» **Brief**: Print, from the listing below, the lines starting at the line containing "jednokřídlé okno otevírání výklopné ⬅️" and ending at the line containing "Реализацијата на капиталните инвестиции до", exactly as they stand, and print nothing else.

══ Dataset ══

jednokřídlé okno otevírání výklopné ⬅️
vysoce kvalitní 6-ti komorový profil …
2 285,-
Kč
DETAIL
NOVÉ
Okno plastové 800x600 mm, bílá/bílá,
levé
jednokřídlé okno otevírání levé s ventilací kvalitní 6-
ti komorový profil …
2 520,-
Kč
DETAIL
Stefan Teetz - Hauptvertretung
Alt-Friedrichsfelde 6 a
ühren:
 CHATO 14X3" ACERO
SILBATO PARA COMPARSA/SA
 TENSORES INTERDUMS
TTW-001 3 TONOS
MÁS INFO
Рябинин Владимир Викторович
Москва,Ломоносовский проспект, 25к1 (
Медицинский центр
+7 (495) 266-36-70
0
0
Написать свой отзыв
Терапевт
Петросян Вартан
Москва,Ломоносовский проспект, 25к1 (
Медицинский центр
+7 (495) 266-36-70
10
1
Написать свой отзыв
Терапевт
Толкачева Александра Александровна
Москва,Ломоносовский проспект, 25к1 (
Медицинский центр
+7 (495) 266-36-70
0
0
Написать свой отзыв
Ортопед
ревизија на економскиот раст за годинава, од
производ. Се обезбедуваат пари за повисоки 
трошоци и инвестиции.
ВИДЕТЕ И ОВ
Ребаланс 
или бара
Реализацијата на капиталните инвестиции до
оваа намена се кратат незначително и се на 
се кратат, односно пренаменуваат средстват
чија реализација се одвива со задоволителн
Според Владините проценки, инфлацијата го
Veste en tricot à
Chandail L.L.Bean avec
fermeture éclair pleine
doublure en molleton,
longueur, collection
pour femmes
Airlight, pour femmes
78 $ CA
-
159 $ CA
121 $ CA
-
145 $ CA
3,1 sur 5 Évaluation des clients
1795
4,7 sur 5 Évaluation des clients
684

═══
══ Dataset ══

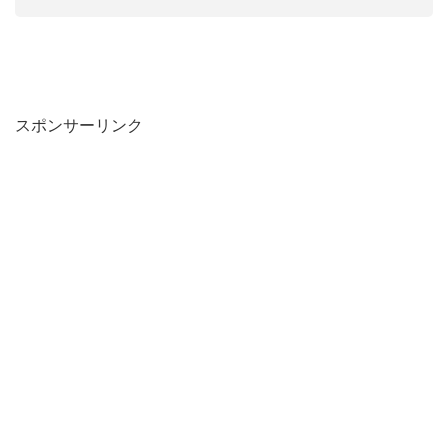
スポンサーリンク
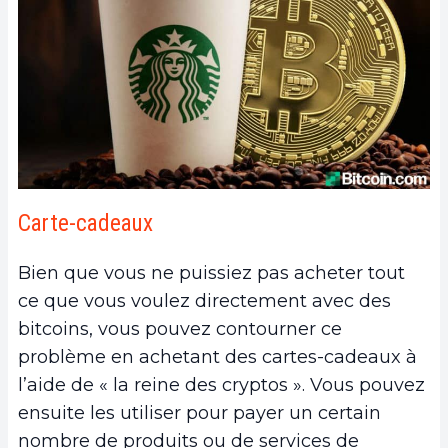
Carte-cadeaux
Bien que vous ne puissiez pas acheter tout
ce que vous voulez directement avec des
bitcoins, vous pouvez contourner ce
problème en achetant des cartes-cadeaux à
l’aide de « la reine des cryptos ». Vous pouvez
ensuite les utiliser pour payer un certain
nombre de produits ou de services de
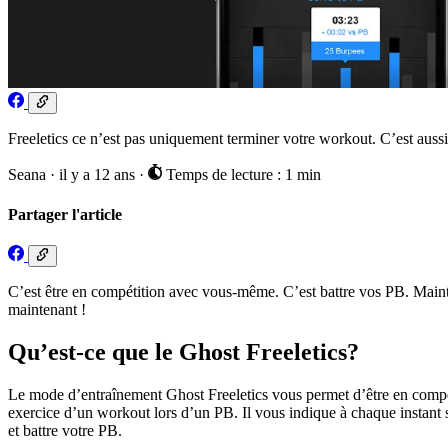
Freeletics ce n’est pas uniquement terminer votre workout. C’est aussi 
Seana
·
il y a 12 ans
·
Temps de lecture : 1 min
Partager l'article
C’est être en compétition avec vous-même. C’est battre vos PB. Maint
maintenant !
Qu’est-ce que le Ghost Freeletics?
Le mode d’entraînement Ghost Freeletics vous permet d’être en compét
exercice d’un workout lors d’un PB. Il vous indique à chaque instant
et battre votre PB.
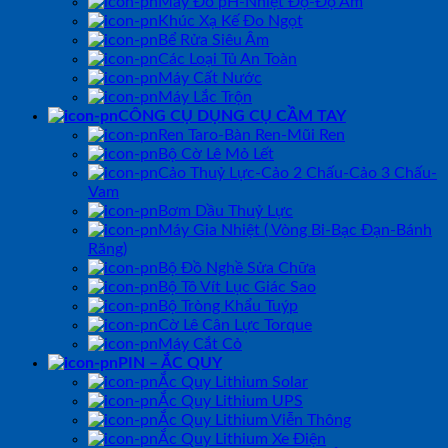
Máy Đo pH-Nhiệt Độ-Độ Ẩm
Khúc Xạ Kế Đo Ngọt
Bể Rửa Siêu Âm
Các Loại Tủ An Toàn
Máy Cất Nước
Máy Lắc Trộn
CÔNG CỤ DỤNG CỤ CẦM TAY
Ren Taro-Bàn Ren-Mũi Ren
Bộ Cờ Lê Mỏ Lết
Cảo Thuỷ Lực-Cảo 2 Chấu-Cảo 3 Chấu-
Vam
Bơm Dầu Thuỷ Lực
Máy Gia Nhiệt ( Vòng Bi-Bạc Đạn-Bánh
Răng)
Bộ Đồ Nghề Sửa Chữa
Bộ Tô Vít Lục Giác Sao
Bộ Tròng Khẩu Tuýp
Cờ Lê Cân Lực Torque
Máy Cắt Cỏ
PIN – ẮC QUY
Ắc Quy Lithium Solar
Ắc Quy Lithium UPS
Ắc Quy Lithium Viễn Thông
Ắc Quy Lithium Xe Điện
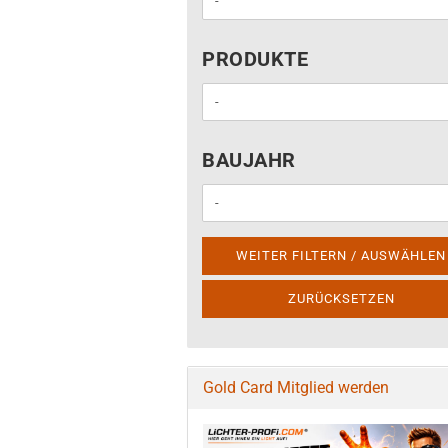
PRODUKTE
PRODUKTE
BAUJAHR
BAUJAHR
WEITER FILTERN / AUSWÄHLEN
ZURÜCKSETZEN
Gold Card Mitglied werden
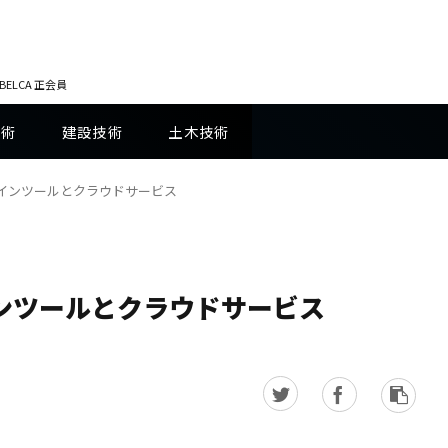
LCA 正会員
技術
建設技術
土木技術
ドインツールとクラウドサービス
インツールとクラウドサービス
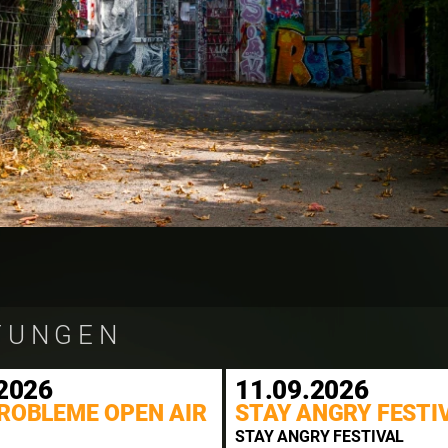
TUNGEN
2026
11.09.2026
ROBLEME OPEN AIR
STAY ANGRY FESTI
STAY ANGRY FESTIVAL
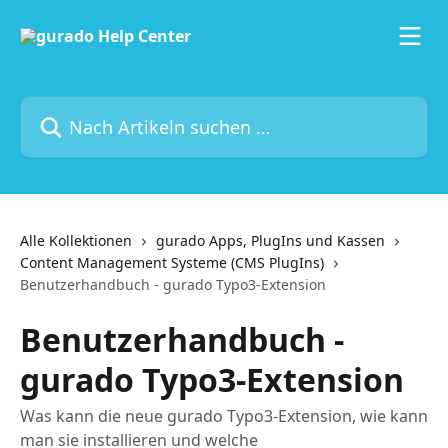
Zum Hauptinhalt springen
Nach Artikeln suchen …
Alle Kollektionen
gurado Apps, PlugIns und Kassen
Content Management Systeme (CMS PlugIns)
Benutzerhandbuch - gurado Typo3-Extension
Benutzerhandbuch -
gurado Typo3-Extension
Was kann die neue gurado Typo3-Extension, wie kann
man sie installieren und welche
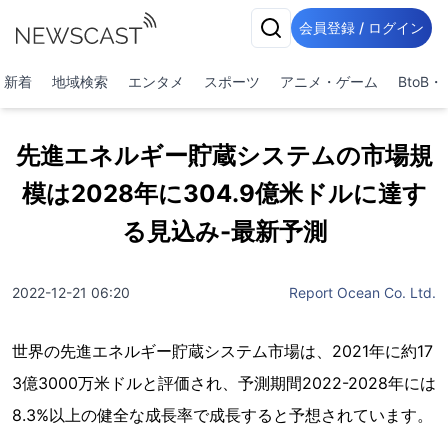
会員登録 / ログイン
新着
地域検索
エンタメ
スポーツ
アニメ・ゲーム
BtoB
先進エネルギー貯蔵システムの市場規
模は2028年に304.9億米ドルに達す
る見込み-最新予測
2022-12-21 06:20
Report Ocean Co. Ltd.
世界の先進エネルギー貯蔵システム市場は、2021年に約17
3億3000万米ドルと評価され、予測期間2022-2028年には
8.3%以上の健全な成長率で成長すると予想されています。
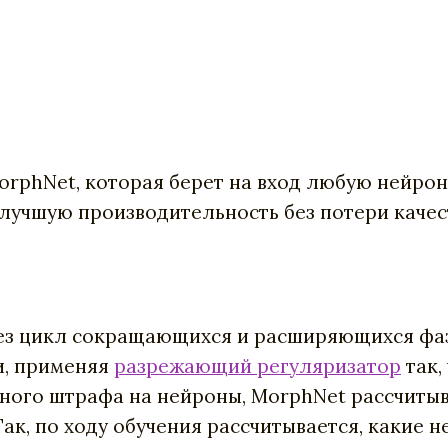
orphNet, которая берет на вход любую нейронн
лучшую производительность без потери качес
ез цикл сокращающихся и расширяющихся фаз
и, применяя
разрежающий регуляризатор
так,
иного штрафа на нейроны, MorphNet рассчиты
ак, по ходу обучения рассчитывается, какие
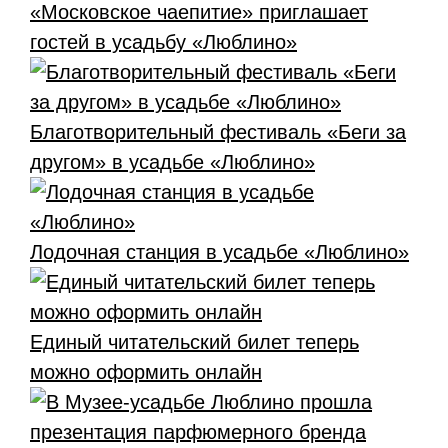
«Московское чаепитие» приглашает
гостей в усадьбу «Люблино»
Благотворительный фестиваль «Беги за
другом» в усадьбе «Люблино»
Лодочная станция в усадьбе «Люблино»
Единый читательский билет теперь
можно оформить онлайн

═══
══ Dataset ══

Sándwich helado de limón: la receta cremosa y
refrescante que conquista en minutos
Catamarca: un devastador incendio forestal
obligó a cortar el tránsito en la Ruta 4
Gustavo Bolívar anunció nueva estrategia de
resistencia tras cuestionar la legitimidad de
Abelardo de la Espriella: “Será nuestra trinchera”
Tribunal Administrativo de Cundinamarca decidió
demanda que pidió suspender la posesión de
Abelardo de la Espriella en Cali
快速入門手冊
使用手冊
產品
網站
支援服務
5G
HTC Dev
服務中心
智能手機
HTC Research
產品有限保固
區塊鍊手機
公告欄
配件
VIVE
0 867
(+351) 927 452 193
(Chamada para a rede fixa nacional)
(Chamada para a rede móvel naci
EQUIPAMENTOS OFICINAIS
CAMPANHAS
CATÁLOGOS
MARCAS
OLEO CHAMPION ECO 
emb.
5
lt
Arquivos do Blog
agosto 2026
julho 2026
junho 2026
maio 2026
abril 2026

═══

» **Solution for this task**:
jednokřídlé okno otevírání výklopné ⬅️
vysoce kvalitní 6-ti komorový profil …
2 285,-
Kč
DETAIL
NOVÉ
Okno plastové 800x600 mm, bílá/bílá,
levé
jednokřídlé okno otevírání levé s ventilací kvalitní 6-
ti komorový profil …
2 520,-
Kč
DETAIL
Stefan Teetz - Hauptvertretung
Alt-Friedrichsfelde 6 a
ühren:
 CHATO 14X3" ACERO
SILBATO PARA COMPARSA/SA
 TENSORES INTERDUMS
TTW-001 3 TONOS
MÁS INFO
Рябинин Владимир Викторович
Москва,Ломоносовский проспект, 25к1 (
Медицинский центр
+7 (495) 266-36-70
0
0
Написать свой отзыв
Терапевт
Петросян Вартан
Москва,Ломоносовский проспект, 25к1 (
Медицинский центр
+7 (495) 266-36-70
10
1
Написать свой отзыв
Терапевт
Толкачева Александра Александровна
Москва,Ломоносовский проспект, 25к1 (
Медицинский центр
+7 (495) 266-36-70
0
0
Написать свой отзыв
Ортопед
ревизија на економскиот раст за годинава, од
производ. Се обезбедуваат пари за повисоки 
трошоци и инвестиции.
ВИДЕТЕ И ОВ
Ребаланс 
или бара
Реализацијата на капиталните инвестиции до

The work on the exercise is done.